Pierre-Olivier Gaucher a dû changer sa façon de cultiver la terre pour pouvoir continuer d'en vivre. Le producteur de Contrecoeur s'est converti à «l'agriculture écologique intensive», lui qui est un précurseur de cette façon de faire qui commence à se répandre au Québec et en Ontario.

Au début des années 2000, il produisait des petits fruits selon ce qu'il appelle «l'ancienne» méthode. Celle qu'utilise pourtant encore la majorité des producteurs au Québec et qui dépend encore beaucoup trop de la pétrochimie à son goût.

Puis en 2005, il a plié les genoux. Il a tout vendu pour éviter la faillite. «Tout le monde a été payé, mais nous avons dû faire une rétrocession, raconte-t-il. Ça n'avait pas de sens, mais il a fallu que j'aille jusqu'au bout de la connerie. Il m'en restait peut-être encore assez pour brûler du diesel, mais j'ai décidé d'arrêter.»

Pourtant, deux ans auparavant, il voyait bien qu'il se dirigeait dans le mur avec cette façon de faire. «J'étais allé visiter une ferme dans l'État de New York et en revenant, dans l'auto, j'ai eu une longue discussion avec mon partenaire d'affaires, se souvient-il. Avec les sols et l'eau que nous avons, et une saison qui nous permet d'enlever tous les insectes, il y avait certainement quelque chose de mieux que nous pouvions faire. On était d'accord, mais on a continué comme ça…»

Pierre-Olivier Gaucher a ensuite fait quelques voyages en Europe où il est allé s'inspirer des façons de faire en agroécologie. En revenant, il a adapté ses connaissances aux conditions climatiques différentes que nous avons au Québec.

Son procédé consiste notamment à planter en semis direct au travers une couverture végétale permanente qui provient des espèces de céréales de ses cultures précédentes. Il peut y en avoir jusqu'à 10 ou 12 qui sont mélangés, mais jamais il ne laissera son sol à découvert.

Le tout, dit-il, permet de redynamiser les sols et de les rendre pratiquement autosuffisants. Le couvert permet notamment de remettre en circulation les éléments nutritifs du sol pour rendre la culture suivante à terme.
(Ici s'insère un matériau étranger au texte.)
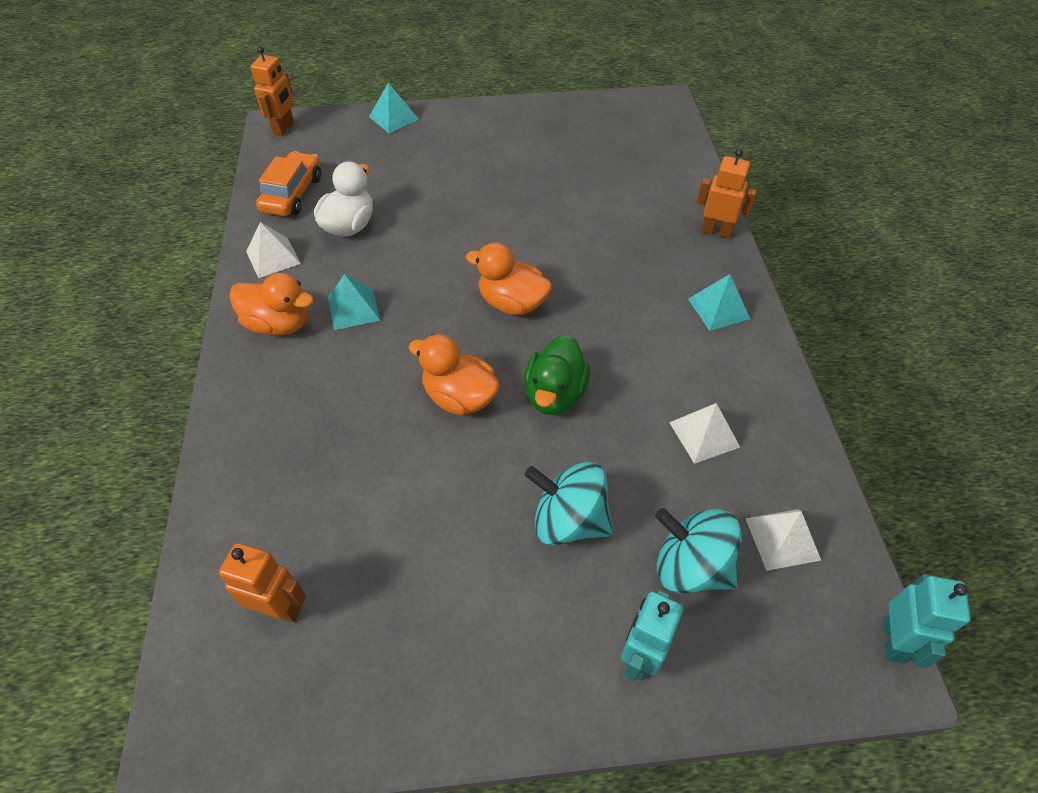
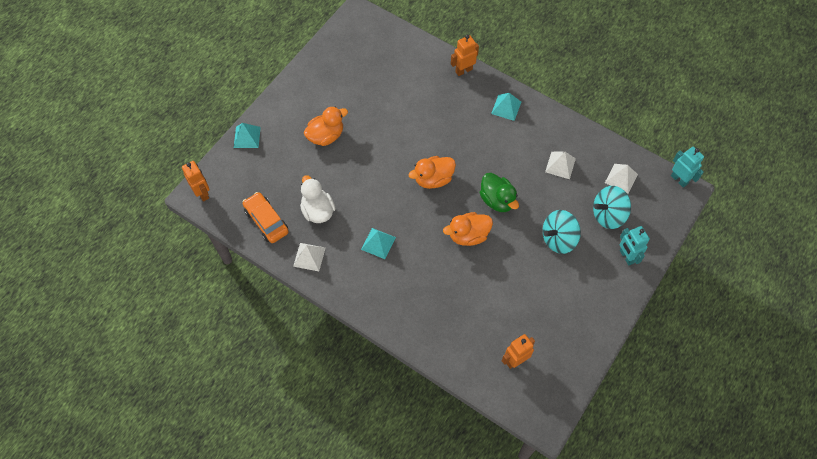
camera: 50 degrees left, 10 degrees up
orange duck [229,273,314,336] -> orange duck moved to [304,106,348,146]

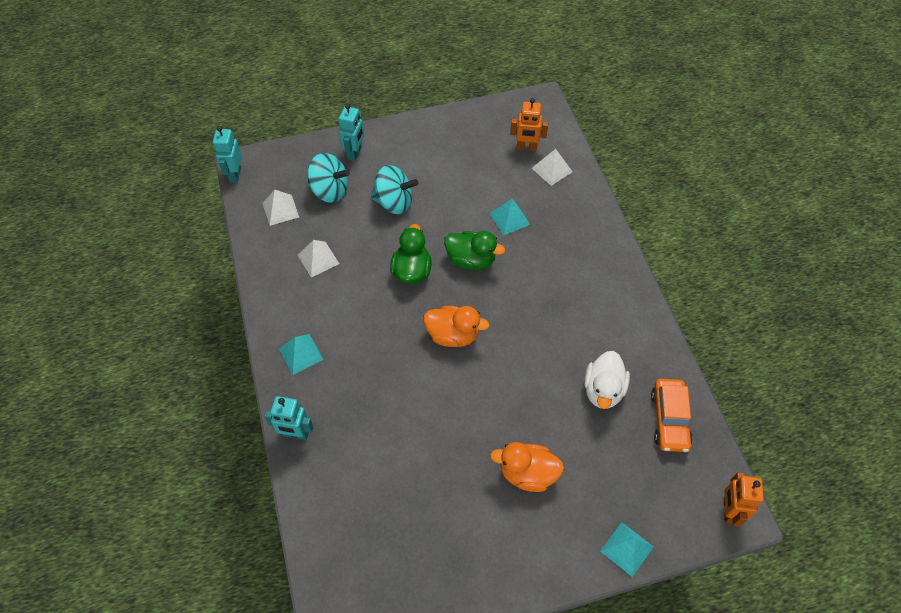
camera: 140 degrees left, 5 degrees down
white pyramid [293,243,326,271] -> white pyramid moved to [532,149,573,186]
turquoise pyramid [361,228,396,259] -> turquoise pyramid moved to [489,199,531,235]
orange duck [443,212,493,246] -> green duck [444,231,505,270]
orange robot [451,35,479,76] -> turquoise robot [264,396,314,440]

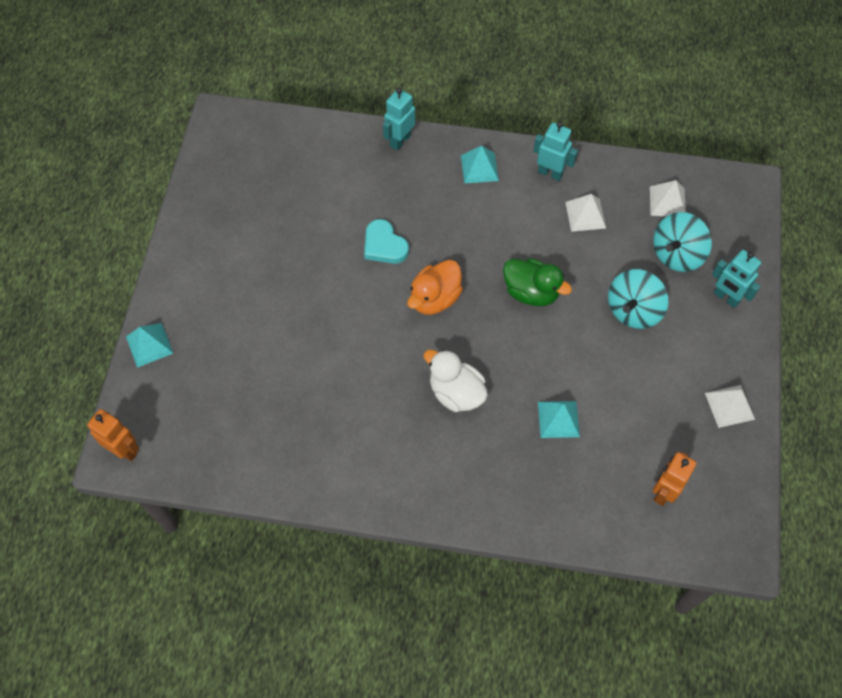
camera: 115 degrees right, 5 degrees up
turquoise robot [213,126,242,183] -> turquoise robot moved to [533,122,578,181]
green duck [444,231,505,270] -> none
orange duck [490,442,564,492] -> none
white pyramid [532,149,573,186] -> white pyramid moved to [705,385,755,428]
white duck [584,351,630,409] -> white duck moved to [423,349,488,412]
orange car [651,379,693,452] -> none
none -> turquoise heart [364,219,409,264]

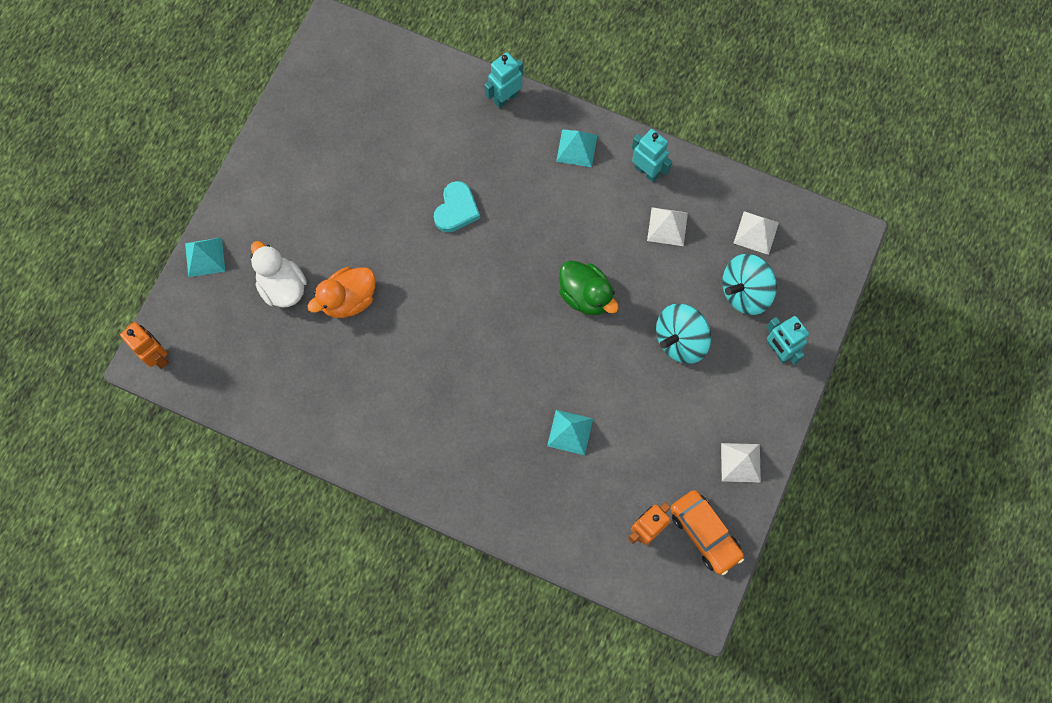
camera: 15 degrees right, 10 degrees up
turquoise heart [364,219,409,264] -> turquoise heart turned 135 degrees counterclockwise [434,181,480,233]
orange duck [407,260,463,315] -> orange duck moved to [307,267,376,318]
white duck [423,349,488,412] -> white duck moved to [251,241,307,308]
none -> orange car [670,490,744,575]

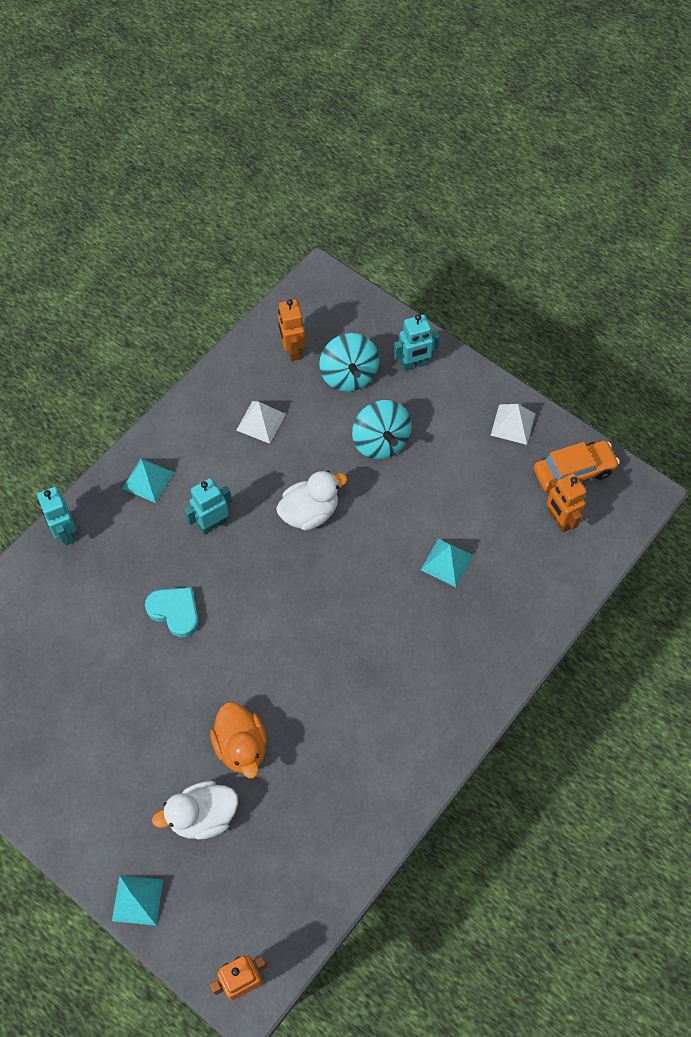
camera: 75 degrees left, 10 degrees down
green duck [559,261,619,316] -> white duck [276,470,347,531]
turquoise robot [632,129,672,182] -> turquoise robot moved to [184,478,232,535]
white pyramid [734,211,779,255] -> orange robot [278,299,305,361]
Son modèle, pour lequel il est un précurseur au Québec, offre également l'avantage de profiter de chacune des journées d'ensoleillement en variant les cultures. Par exemple, il plante à l'automne des variétés qui résisteront à l'hiver pour pouvoir les récolter au printemps. Il tire ainsi profit du maximum de journées où on peut faire de l'agriculture au Québec. 

Cette façon de faire, observe Pierre-Olivier Gaucher, est beaucoup moins susceptible aux aléas de la météo. En limitant l'utilisation de la machinerie, elle entraîne bien entendu une diminution des coûts à la ferme.
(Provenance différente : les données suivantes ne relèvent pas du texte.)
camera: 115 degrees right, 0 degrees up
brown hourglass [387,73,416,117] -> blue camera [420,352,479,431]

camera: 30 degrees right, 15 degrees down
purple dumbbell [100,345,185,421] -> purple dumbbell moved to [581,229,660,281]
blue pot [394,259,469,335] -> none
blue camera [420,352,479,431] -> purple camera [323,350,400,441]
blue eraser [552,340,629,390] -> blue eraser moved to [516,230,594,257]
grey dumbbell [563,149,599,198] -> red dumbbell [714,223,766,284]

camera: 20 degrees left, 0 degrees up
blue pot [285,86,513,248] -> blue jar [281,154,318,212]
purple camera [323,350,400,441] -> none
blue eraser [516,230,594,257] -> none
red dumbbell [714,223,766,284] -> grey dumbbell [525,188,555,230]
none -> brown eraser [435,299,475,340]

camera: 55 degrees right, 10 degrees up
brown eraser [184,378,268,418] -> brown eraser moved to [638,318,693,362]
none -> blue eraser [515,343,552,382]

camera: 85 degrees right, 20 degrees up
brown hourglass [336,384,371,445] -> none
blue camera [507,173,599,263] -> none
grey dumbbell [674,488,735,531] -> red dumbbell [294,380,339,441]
La qualité de la production permet également des bénéfices. «J'ai vu des gains de 900 litres sur un troupeau de 75 vaches, en raison de la qualité du fourrage», indique celui qui agit comme consultant pour la société Terralis.
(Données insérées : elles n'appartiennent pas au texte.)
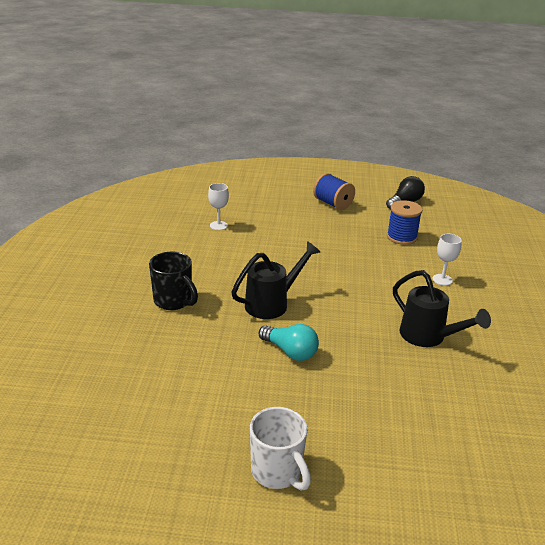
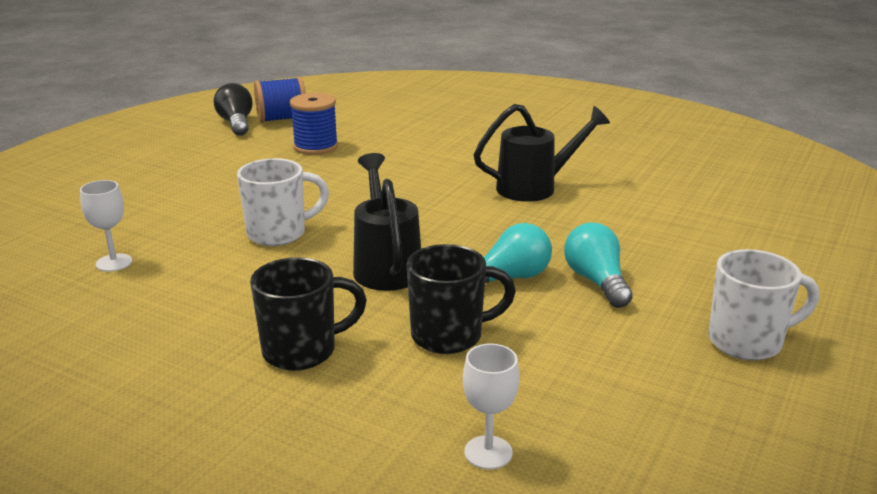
camera: 65 degrees left, 5 degrees down
blue spool [313,173,355,210] -> blue spool moved to [254,77,306,123]
white goblet [432,234,462,286] -> white goblet moved to [463,344,519,470]
none -> white mug [237,158,329,246]
none -> black mug [406,244,516,354]
none -> turquoise light bulb [564,222,633,308]

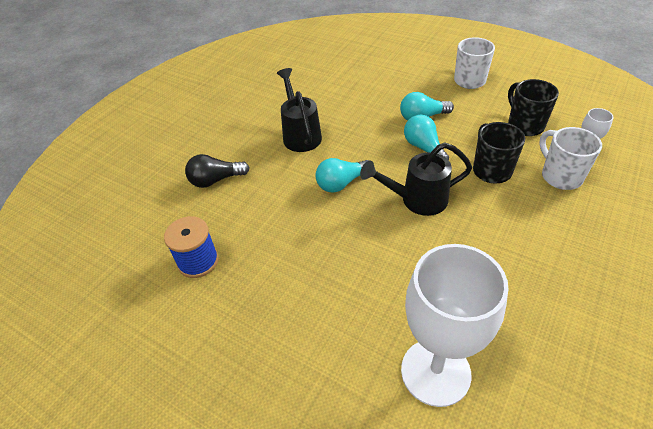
camera: 85 degrees left, 20 degrees up
white goblet [80,180,132,272] -> white goblet [401,244,508,407], size x2.28
black light bulb [214,83,253,136] -> black light bulb moved to [185,154,249,188]
white mug [237,158,329,246] -> white mug moved to [539,127,602,190]
black mug [250,257,367,371] -> black mug moved to [508,79,559,136]
blue spool [254,77,306,123] -> none
none -> turquoise light bulb [315,158,369,193]

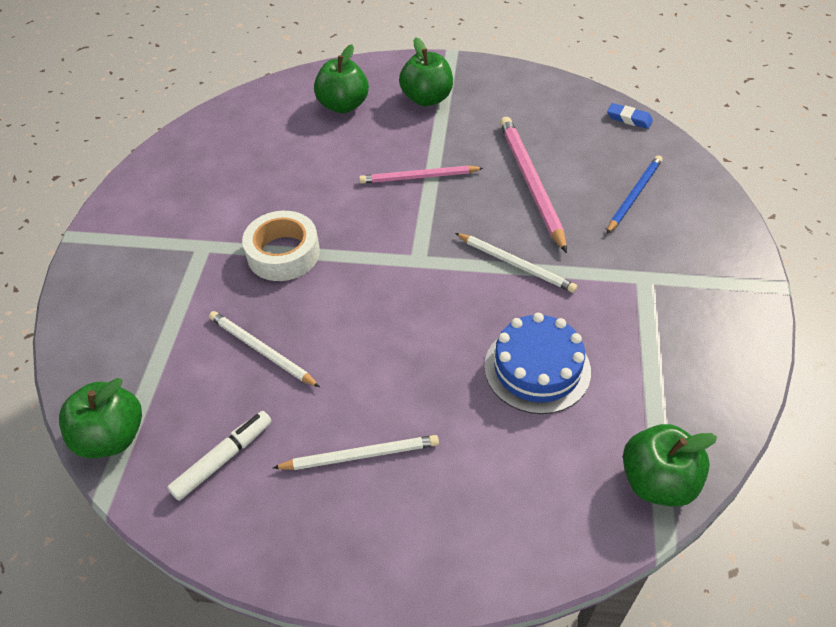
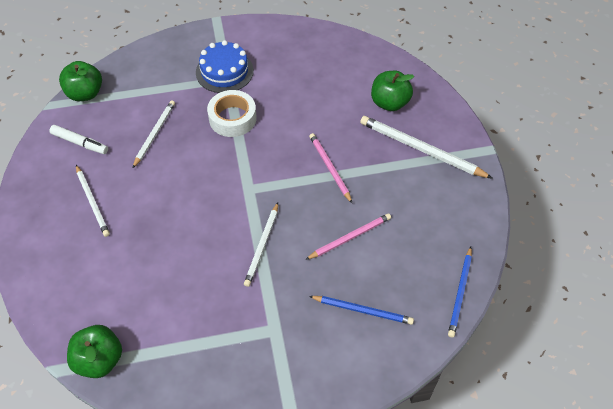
camera: 70 degrees right, 5 degrees up
green apple [399,38,453,106] -> white pencil [360,116,493,179]
blue cake [484,313,591,414] -> blue cake moved to [196,40,254,93]
pink pencil [500,117,567,253] -> pink pencil [305,213,391,260], size x0.64
blue eraser [607,103,653,129] -> blue pencil [448,247,472,338]

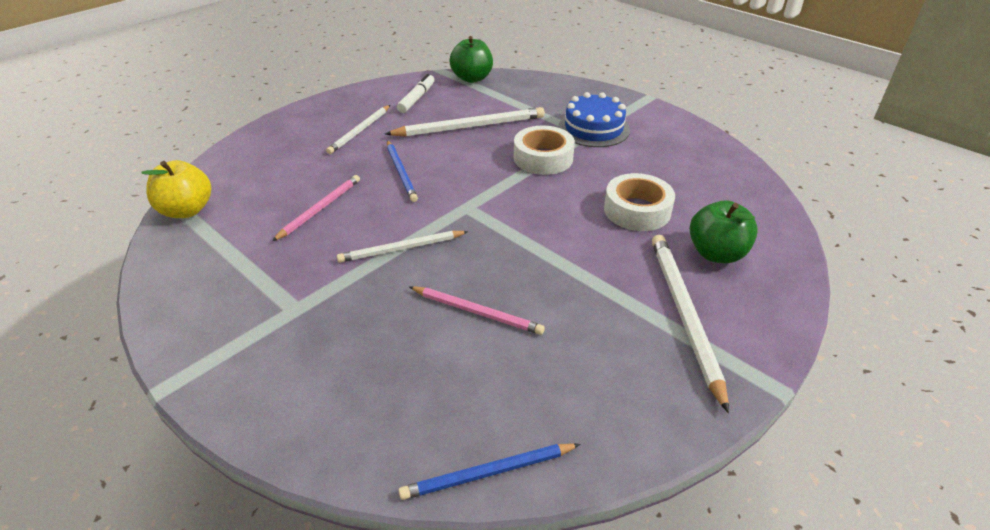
camera: 55 degrees right, 15 degrees down
white marker [50,125,108,154] -> white marker turned 150 degrees counterclockwise [397,74,435,113]
green apple [67,325,122,378] -> yellow apple [141,160,211,218]
white pencil [133,100,175,168] -> white pencil [385,107,545,137], size x1.57
pink pencil [309,133,352,203] -> pink pencil moved to [272,175,360,241]
blue pencil [309,296,414,325] -> blue pencil moved to [387,140,418,202]
none -> white tape [604,173,675,231]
Pour lui, la façon de faire traditionnelle, qui a recours aux produits chimiques et aux labours, ou même le biologique, qui requiert énormément de machinerie, est un non-sens. «La zone vivante, où il se fait 85% des échanges et où se trouve 75% de la vie active dans le sol, se fait dans une hauteur qui correspond aux dents d'une fourchette. Si tu viens bouleverser le sol sur cinq, six ou huit pouces, c'est comme s'il venait de passer un tsunami sur ta maison, illustre-t-il. Les spécialistes ne connaissent que 0,5% de la vie microbienne des sols.»